## Requirement
Starting at the line below with "200 ইউনিট রিডিম" and stopping at the line with "sát bởi nhân", please print each line exactly, those two included, and skip every picture.
*** Opening of Source material ***
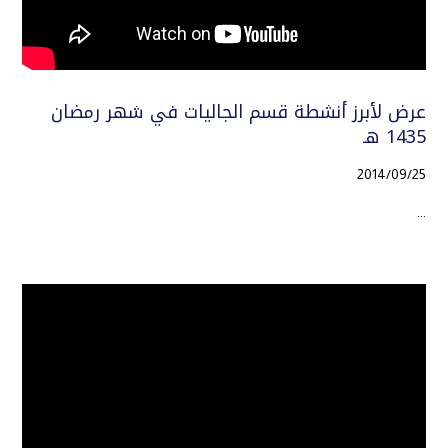
عرض لأبرز أنشطة قسم الجاليات في شهر رمضان
1435 هـ
2014/09/25
...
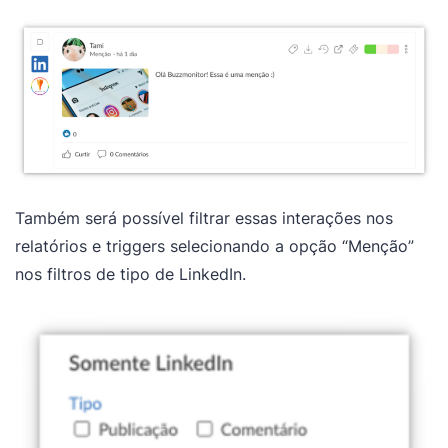
Também será possível filtrar essas interações nos
relatórios e triggers selecionando a opção “Menção”
nos filtros de tipo de LinkedIn.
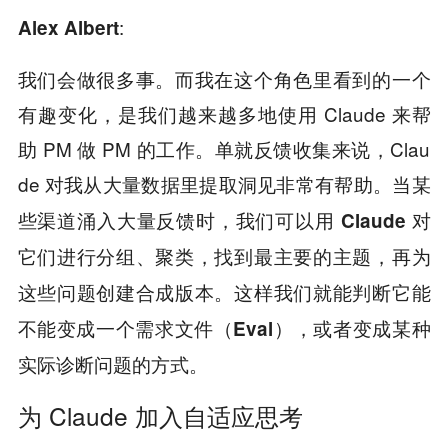
:
Alex Albert
我们会做很多事。而我在这个角色里看到的一个
有趣变化，是我们越来越多地使用 Claude 来帮
助 PM 做 PM 的工作。单就反馈收集来说，Clau
de 对我从大量数据里提取洞见非常有帮助。
当某
些渠道涌入大量反馈时，我们可以用 Claude 对
它们进行分组、聚类，找到最主要的主题，再为
这些问题创建合成版本。这样我们就能判断它能
不能变成一个需求文件（Eval），或者变成某种
实际诊断问题的方式。
为 Claude 加入自适应思考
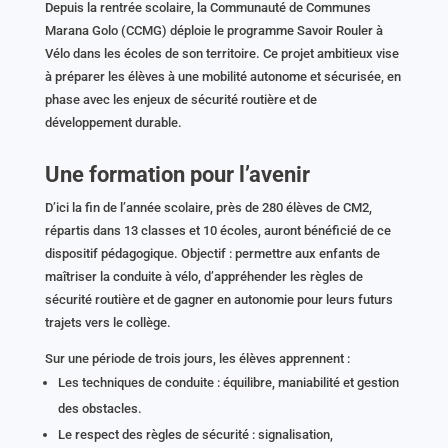
Depuis la rentrée scolaire, la Communauté de Communes
Marana Golo (CCMG) déploie le programme Savoir Rouler à
Vélo dans les écoles de son territoire. Ce projet ambitieux vise
à préparer les élèves à une mobilité autonome et sécurisée, en
phase avec les enjeux de sécurité routière et de
développement durable.
Une formation pour l’avenir
D’ici la fin de l’année scolaire, près de 280 élèves de CM2,
répartis dans 13 classes et 10 écoles, auront bénéficié de ce
dispositif pédagogique. Objectif : permettre aux enfants de
maîtriser la conduite à vélo, d’appréhender les règles de
sécurité routière et de gagner en autonomie pour leurs futurs
trajets vers le collège.
Sur une période de trois jours, les élèves apprennent :
Les techniques de conduite : équilibre, maniabilité et gestion
des obstacles.
Le respect des règles de sécurité : signalisation,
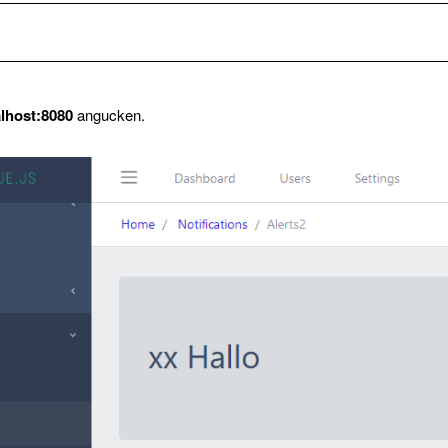
alhost:8080
angucken.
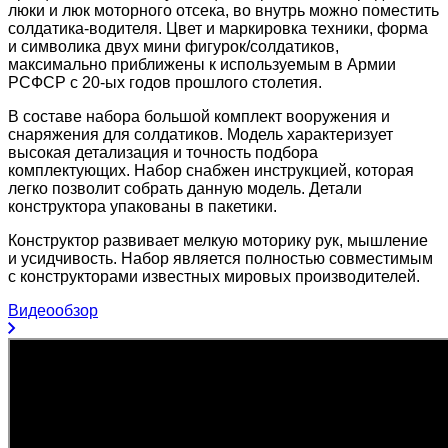
люки и люк моторного отсека, во внутрь можно поместить
солдатика-водителя. Цвет и маркировка техники, форма
и символика двух мини фигурок/солдатиков,
максимально приближены к используемым в Армии
РСФСР с 20-ых годов прошлого столетия.
В составе набора большой комплект вооружения и
снаряжения для солдатиков. Модель характеризует
высокая детализация и точность подбора
комплектующих. Набор снабжен инструкцией, которая
легко позволит собрать данную модель. Детали
конструктора упакованы в пакетики.
Конструктор развивает мелкую моторику рук, мышление
и усидчивость. Набор является полностью совместимым
с конструкторами известных мировых производителей.
Видеообзор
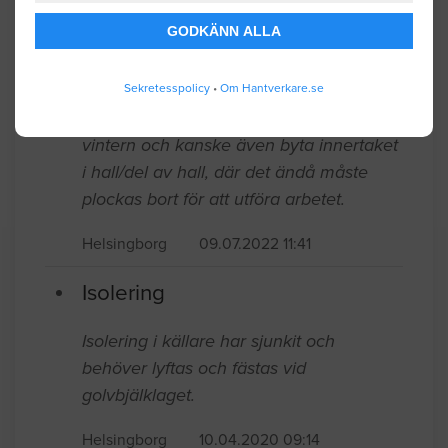
Helsingborg
10.23.2022 15:38
GODKÄNN ALLA
Isolering
Sekretesspolicy
•
Om Hantverkare.se
Vi har oisolerade vattenrör som ligger i
taket ovanför isoleringen, vilket gör att
dessa fryser vid minusgrader. Skulle
behöva hjälp att få dessa säkrade inför
vintern och kanske även byta innertaket
i hall/del av hall, där det ändå måste
plockas bort för att utföra arbetet.
Helsingborg
09.07.2022 11:41
Isolering
Isolering i källare har sjunkit och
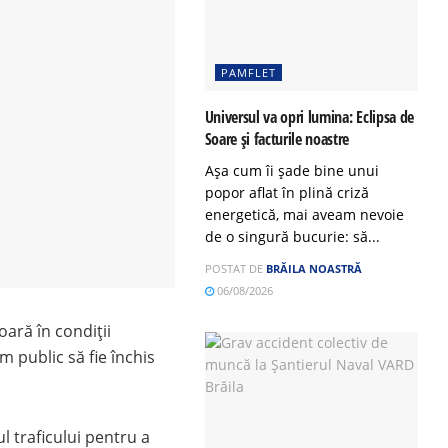
PAMFLET
Universul va opri lumina: Eclipsa de
Soare și facturile noastre
Așa cum îi șade bine unui
popor aflat în plină criză
energetică, mai aveam nevoie
de o singură bucurie: să...
POSTAT DE
BRĂILA NOASTRĂ
06/08/2026
oară în condiții
 public să fie închis
lul traficului pentru a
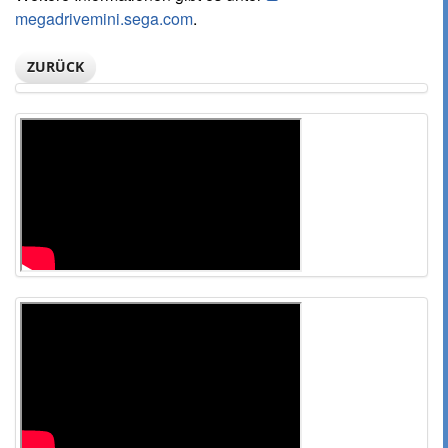
megadrivemini.sega.com
.
ZURÜCK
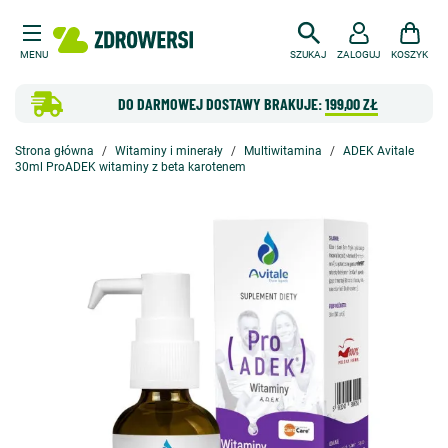
MENU
SZUKAJ
ZALOGUJ
KOSZYK
DO DARMOWEJ DOSTAWY BRAKUJE:
199,00 ZŁ
Strona główna
Witaminy i minerały
Multiwitamina
ADEK Avitale
30ml ProADEK witaminy z beta karotenem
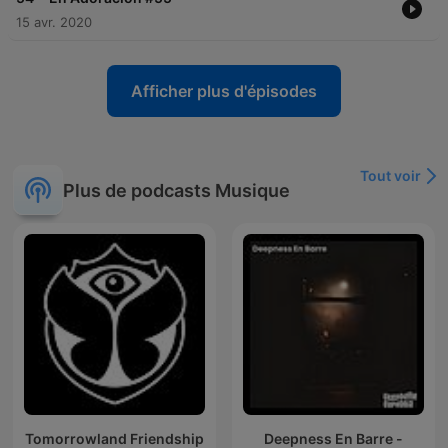
15 avr. 2020
Afficher plus d'épisodes
Tout voir
Plus de podcasts Musique
Tomorrowland Friendship
Deepness En Barre -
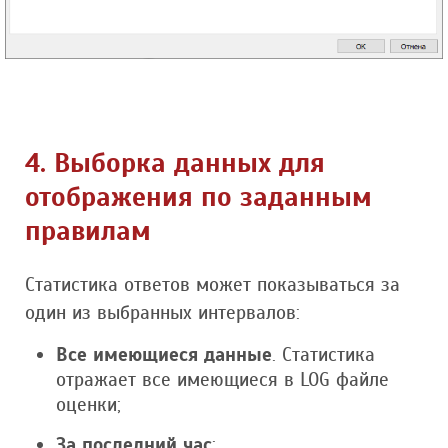
4. Выборка данных для
отображения по заданным
правилам
Статистика ответов может показываться за
один из выбранных интервалов:
Все имеющиеся данные
. Статистика
отражает все имеющиеся в LOG файле
оценки;
За последний час
;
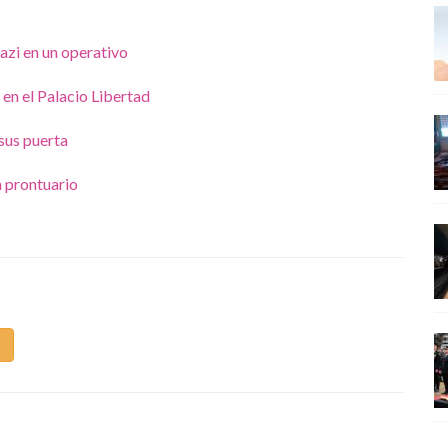
nazi en un operativo
en el Palacio Libertad
sus puerta
 prontuario
m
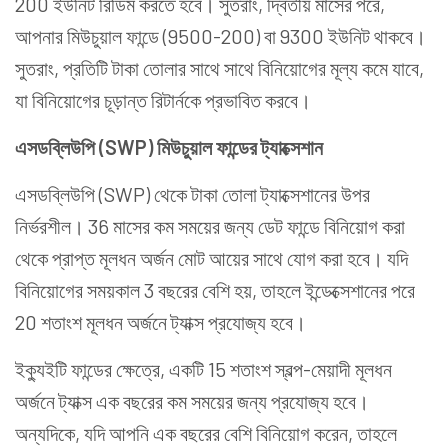
200 ইউনিট রিডিম করতে হবে। সুতরাং, দ্বিতীয় মাসের পরে,
আপনার মিউচুয়াল ফান্ডে (9500-200) বা 9300 ইউনিট থাকবে।
সুতরাং, প্রতিটি টাকা তোলার সাথে সাথে বিনিয়োগের মূল্য কমে যাবে,
যা বিনিয়োগের চূড়ান্ত রিটার্নকে প্রভাবিত করবে।
এসডব্লিউপি (SWP) মিউচুয়াল ফান্ডের ট্যাক্সেশান
এসডব্লিউপি (SWP) থেকে টাকা তোলা ট্যাক্সেশানের উপর
নির্ভরশীল। 36 মাসের কম সময়ের জন্য ডেট ফান্ডে বিনিয়োগ করা
থেকে প্রাপ্ত মূলধন অর্জন মোট আয়ের সাথে যোগ করা হবে। যদি
বিনিয়োগের সময়কাল 3 বছরের বেশি হয়, তাহলে ইন্ডেক্সেশানের পরে
20 শতাংশ মূলধন অর্জনে ট্যাক্স প্রযোজ্য হবে।
ইক্যুইটি ফান্ডের ক্ষেত্রে, একটি 15 শতাংশ স্বল্প-মেয়াদী মূলধন
অর্জনে ট্যাক্স এক বছরের কম সময়ের জন্য প্রযোজ্য হবে।
অন্যদিকে, যদি আপনি এক বছরের বেশি বিনিয়োগ করেন, তাহলে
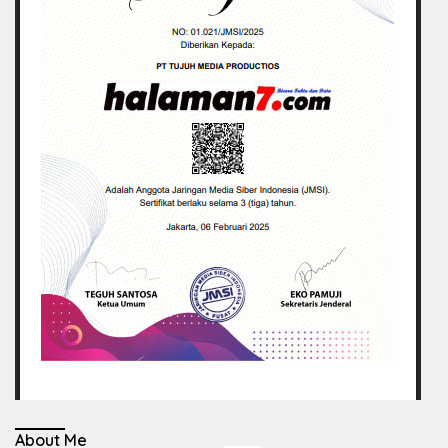
About Me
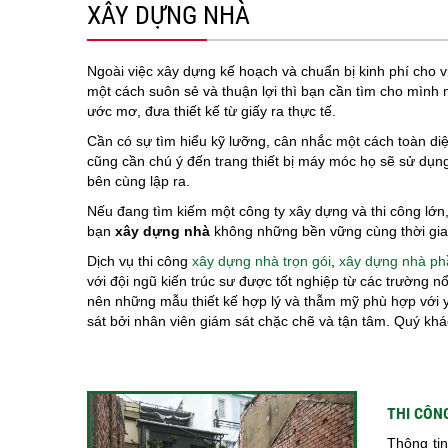
XÂY DỰNG NHÀ
Ngoài việc xây dựng kế hoạch và chuẩn bị kinh phí cho 
một cách suôn sẻ và thuận lợi thì bạn cần tìm cho mình m
ước mơ, đưa thiết kế từ giấy ra thực tế.
Cần có sự tìm hiểu kỹ lưỡng, cân nhắc một cách toàn diệ
cũng cần chú ý đến trang thiết bị máy móc họ sẽ sử dụn
bên cùng lập ra.
Nếu đang tìm kiếm một công ty xây dựng và thi công lớn,
bạn
xây dựng nhà
không những bền vững cùng thời gian
Dịch vụ thi công
xây dựng nhà trọn gói
,
xây dựng nhà ph
với đội ngũ kiến trúc sư được tốt nghiệp từ các trường n
nên những mẫu thiết kế hợp lý và thẫm mỹ phù hợp với 
sát bởi nhân viên giám sát chặc chẽ và tận tâm. Quý khá
THI CÔN
Thông tin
*** Close of Source material ***
## Task answer
200 ইউনিট রিডিম করতে হবে। সুতরাং, দ্বিতীয় মাসের পরে,
আপনার মিউচুয়াল ফান্ডে (9500-200) বা 9300 ইউনিট থাকবে।
সুতরাং, প্রতিটি টাকা তোলার সাথে সাথে বিনিয়োগের মূল্য কমে যাবে,
যা বিনিয়োগের চূড়ান্ত রিটার্নকে প্রভাবিত করবে।
এসডব্লিউপি (SWP) মিউচুয়াল ফান্ডের ট্যাক্সেশান
এসডব্লিউপি (SWP) থেকে টাকা তোলা ট্যাক্সেশানের উপর
নির্ভরশীল। 36 মাসের কম সময়ের জন্য ডেট ফান্ডে বিনিয়োগ করা
থেকে প্রাপ্ত মূলধন অর্জন মোট আয়ের সাথে যোগ করা হবে। যদি
বিনিয়োগের সময়কাল 3 বছরের বেশি হয়, তাহলে ইন্ডেক্সেশানের পরে
20 শতাংশ মূলধন অর্জনে ট্যাক্স প্রযোজ্য হবে।
ইক্যুইটি ফান্ডের ক্ষেত্রে, একটি 15 শতাংশ স্বল্প-মেয়াদী মূলধন
অর্জনে ট্যাক্স এক বছরের কম সময়ের জন্য প্রযোজ্য হবে।
অন্যদিকে, যদি আপনি এক বছরের বেশি বিনিয়োগ করেন, তাহলে
About Me
XÂY DỰNG NHÀ
Ngoài việc xây dựng kế hoạch và chuẩn bị kinh phí cho 
một cách suôn sẻ và thuận lợi thì bạn cần tìm cho mình m
ước mơ, đưa thiết kế từ giấy ra thực tế.
Cần có sự tìm hiểu kỹ lưỡng, cân nhắc một cách toàn diệ
cũng cần chú ý đến trang thiết bị máy móc họ sẽ sử dụn
bên cùng lập ra.
Nếu đang tìm kiếm một công ty xây dựng và thi công lớn,
bạn
xây dựng nhà
không những bền vững cùng thời gian
Dịch vụ thi công
xây dựng nhà trọn gói
,
xây dựng nhà ph
với đội ngũ kiến trúc sư được tốt nghiệp từ các trường n
nên những mẫu thiết kế hợp lý và thẫm mỹ phù hợp với 
sát bởi nhân viên giám sát chặc chẽ và tận tâm. Quý khá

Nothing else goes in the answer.